(Lines of data)
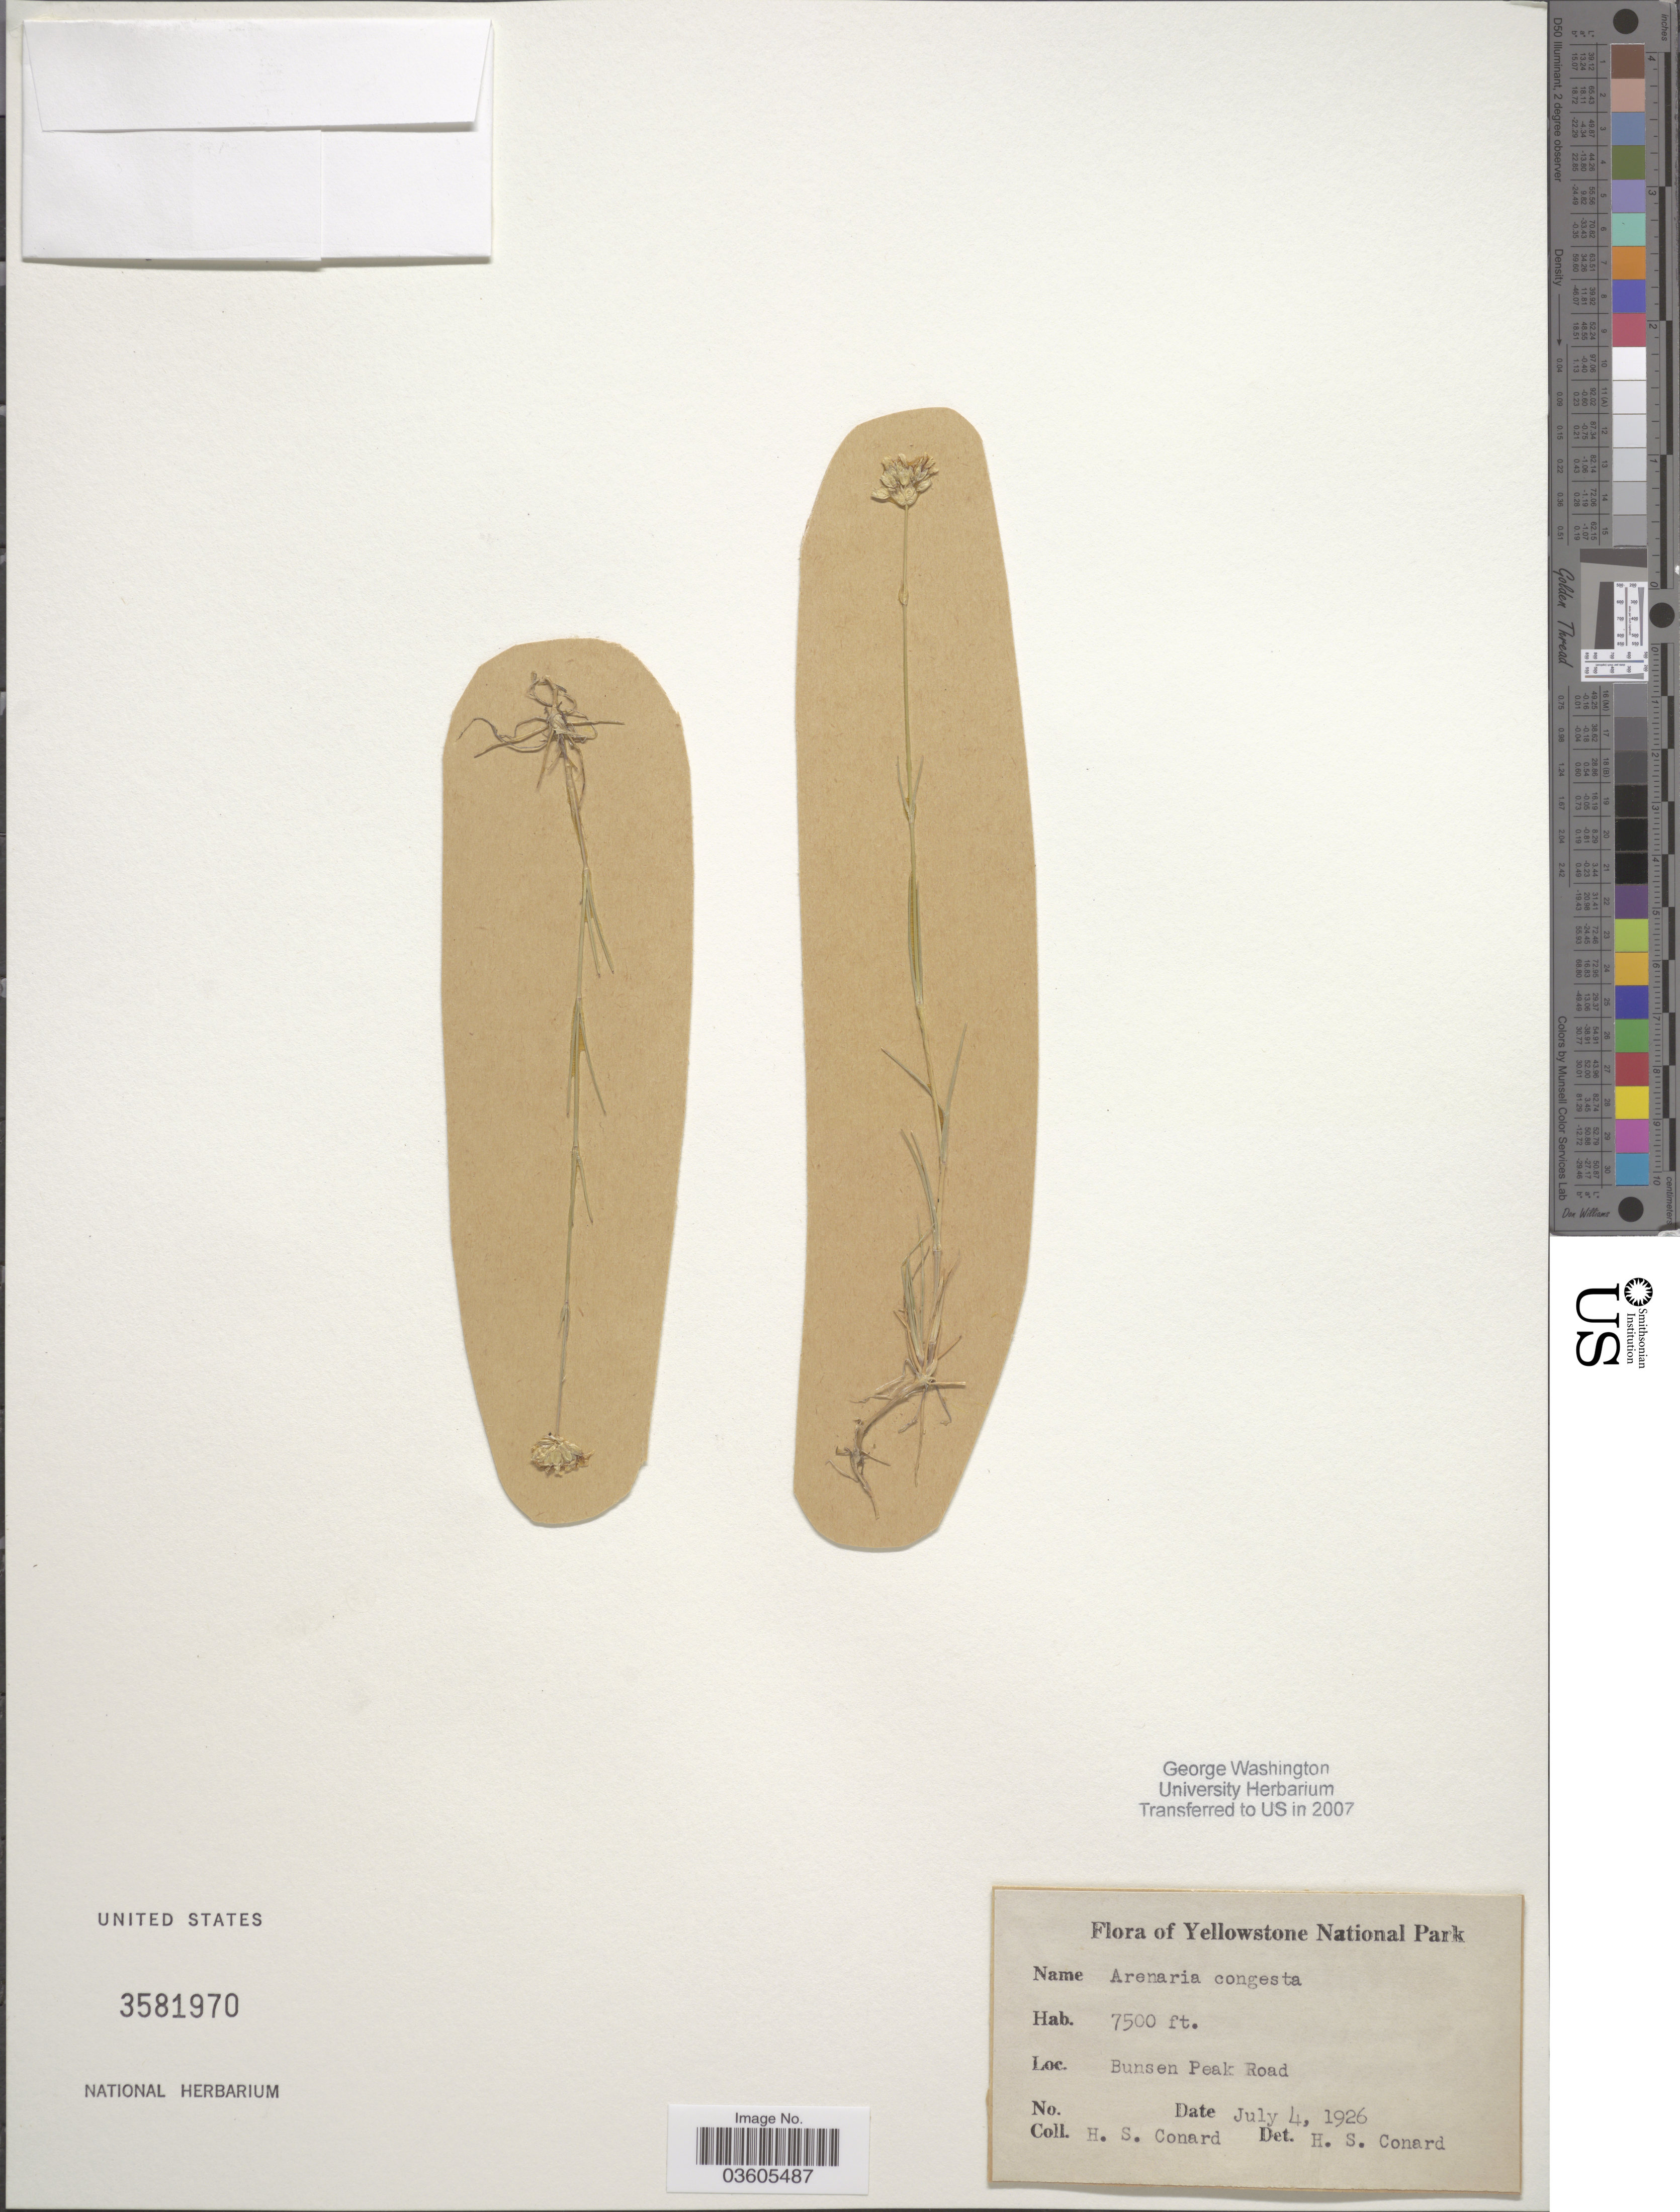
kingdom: Plantae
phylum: Tracheophyta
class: Magnoliopsida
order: Caryophyllales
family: Caryophyllaceae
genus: Eremogone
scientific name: Eremogone congesta var. congesta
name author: (Nutt.) Ikonn.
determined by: Strong, Mark T., (BOT), Smithsonian Institution - National Museum of Natural History (UNITED STATES)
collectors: H. S. Conard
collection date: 1926-07-04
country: United States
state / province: Wyoming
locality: Yellowstone National Park. Bunsen Peak Road.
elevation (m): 2286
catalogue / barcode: US 3581970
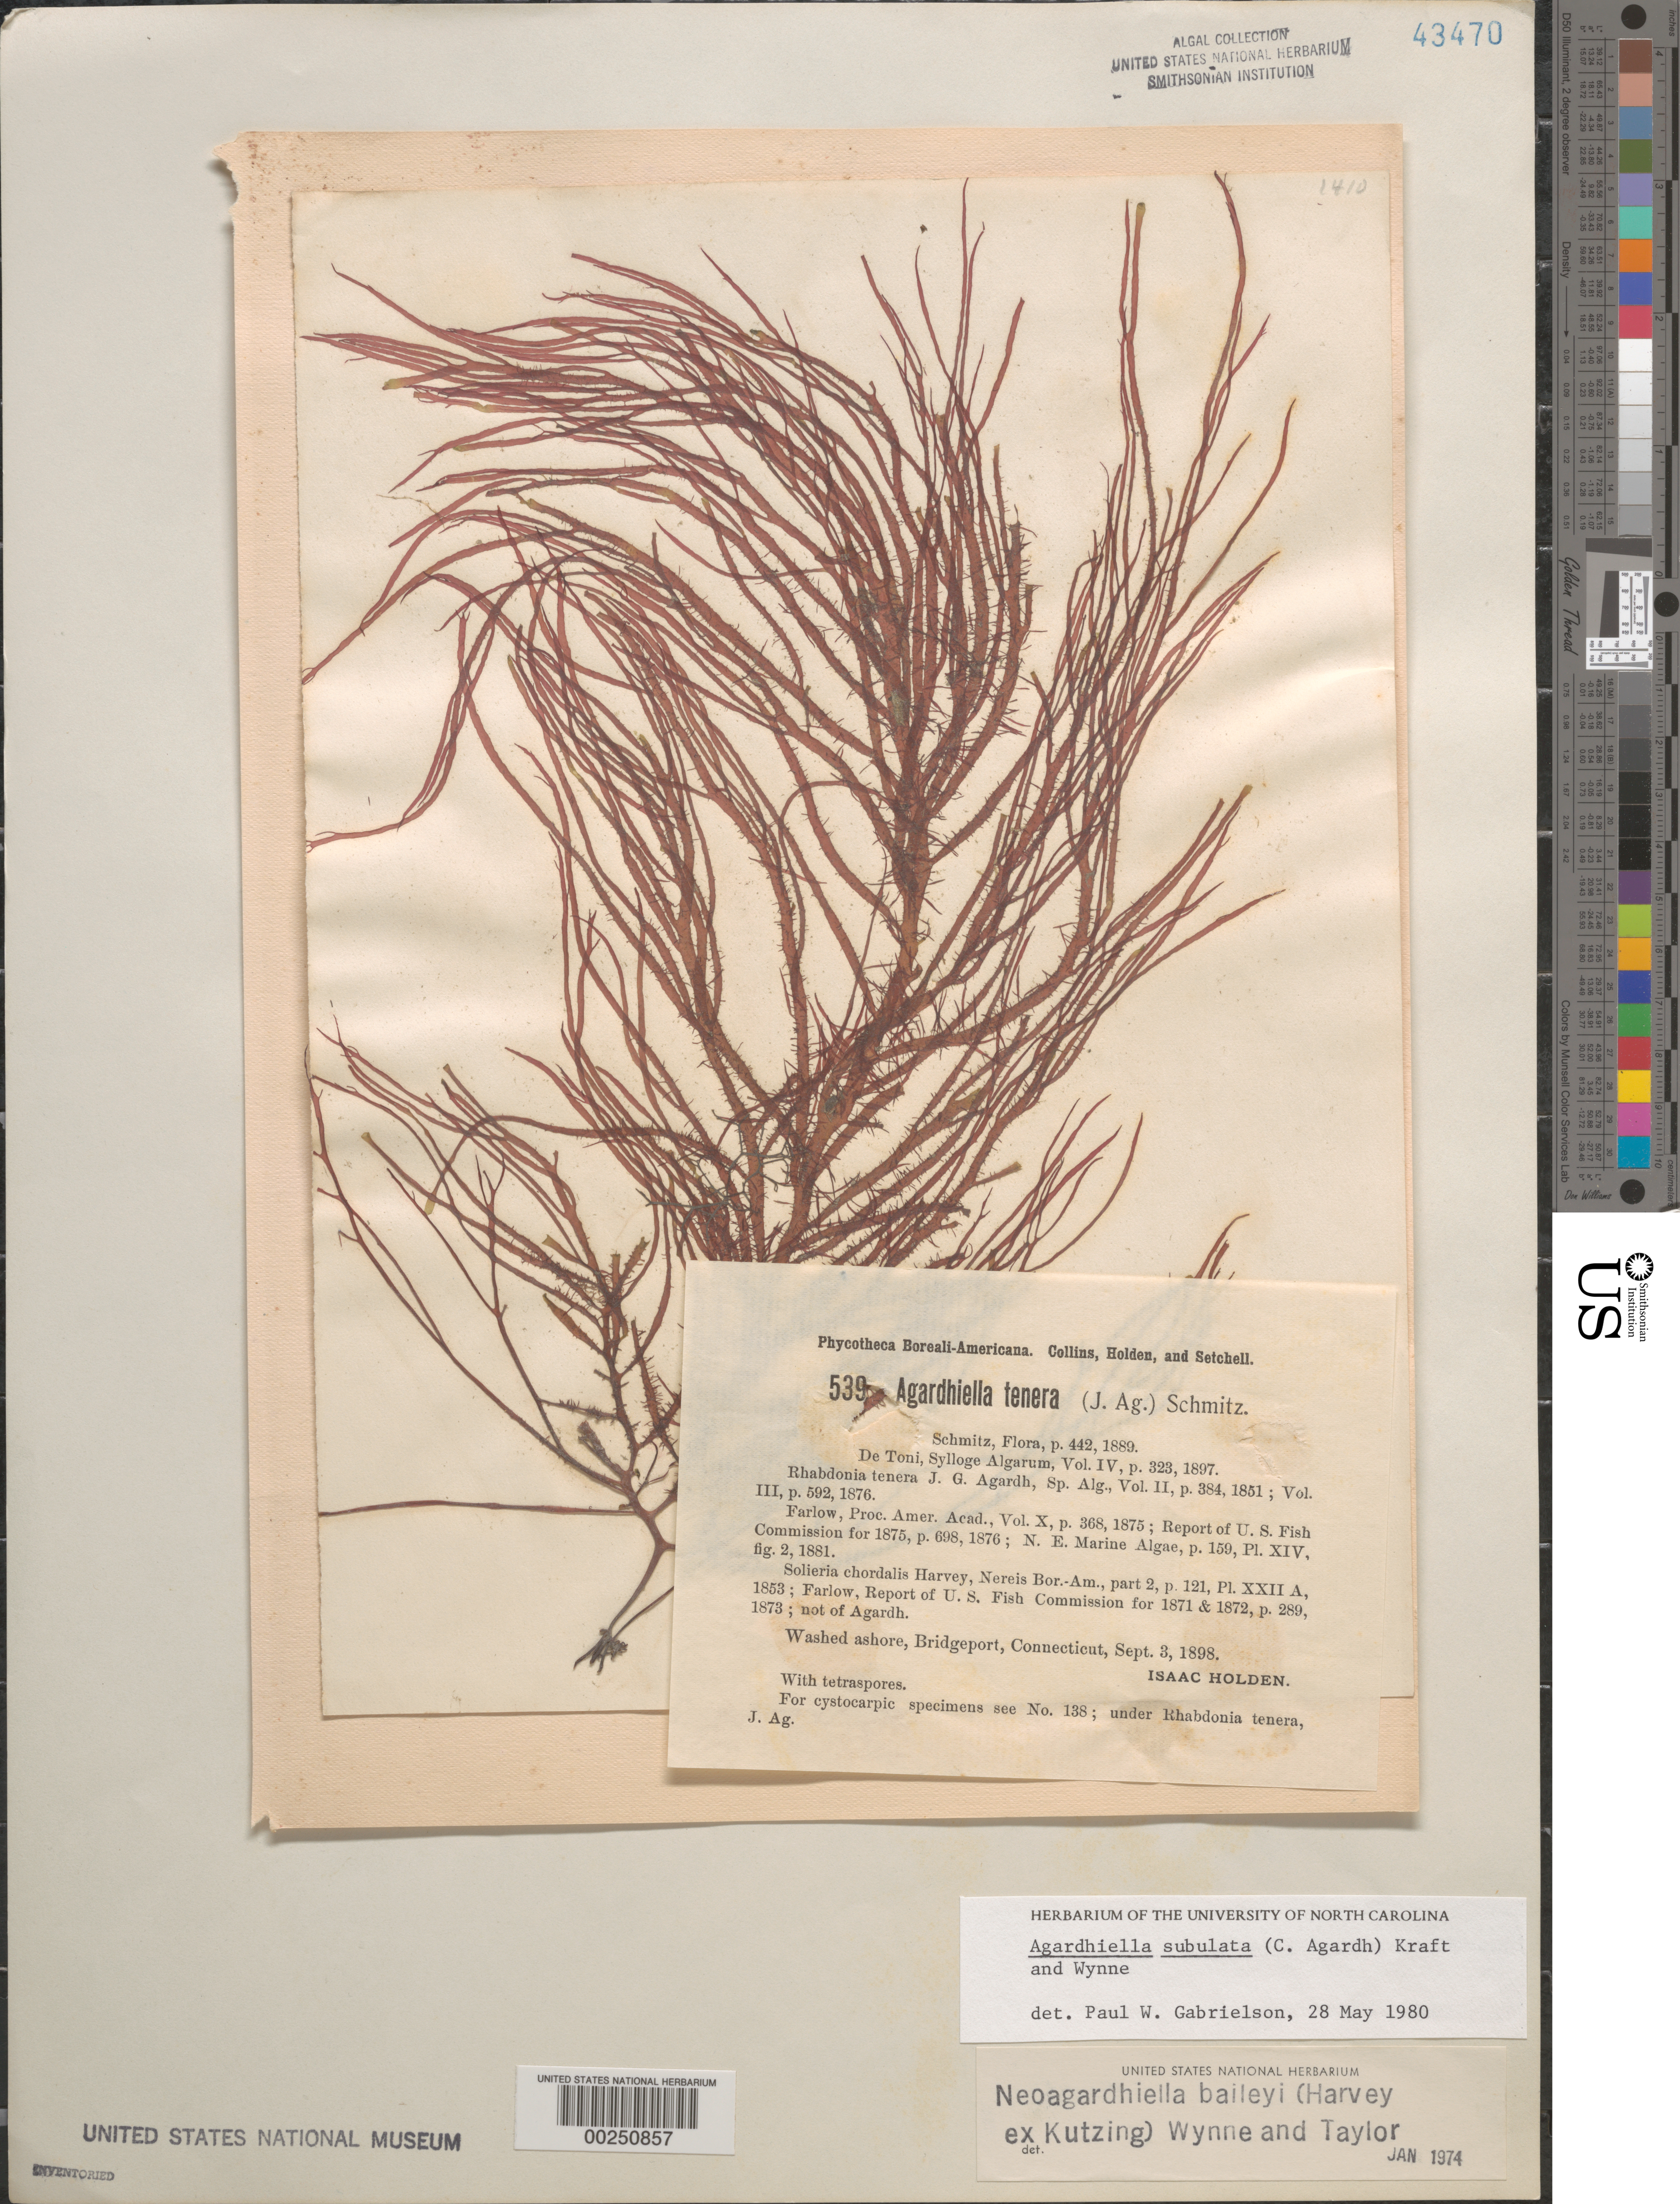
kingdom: Plantae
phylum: Rhodophyta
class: Florideophyceae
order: Gigartinales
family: Solieriaceae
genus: Agardhiella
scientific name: Agardhiella subulata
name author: (C. Agardh) G.T.Kraft & M.J. Wynne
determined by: Gabrielson, P. W.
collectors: I. Holden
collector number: PB-A 539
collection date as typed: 03 Sep 1898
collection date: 1898-09-03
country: United States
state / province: Connecticut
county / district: Fairfield County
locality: Bridgeport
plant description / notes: Collins, Holden & Setchell, Phycotheca Boreali-Americana, as Agardhiella tenera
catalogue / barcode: US 43470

Task brief = Copy every row above word for word, leaving out the pictures.

Task solution =
kingdom: Plantae
phylum: Tracheophyta
class: Magnoliopsida
order: Caryophyllales
family: Caryophyllaceae
genus: Eremogone
scientific name: Eremogone congesta var. congesta
name author: (Nutt.) Ikonn.
determined by: Strong, Mark T., (BOT), Smithsonian Institution - National Museum of Natural History (UNITED STATES)
collectors: H. S. Conard
collection date: 1926-07-04
country: United States
state / province: Wyoming
locality: Yellowstone National Park. Bunsen Peak Road.
elevation (m): 2286
catalogue / barcode: US 3581970
kingdom: Plantae
phylum: Rhodophyta
class: Florideophyceae
order: Gigartinales
family: Solieriaceae
genus: Agardhiella
scientific name: Agardhiella subulata
name author: (C. Agardh) G.T.Kraft & M.J. Wynne
determined by: Gabrielson, P. W.
collectors: I. Holden
collector number: PB-A 539
collection date as typed: 03 Sep 1898
collection date: 1898-09-03
country: United States
state / province: Connecticut
county / district: Fairfield County
locality: Bridgeport
plant description / notes: Collins, Holden & Setchell, Phycotheca Boreali-Americana, as Agardhiella tenera
catalogue / barcode: US 43470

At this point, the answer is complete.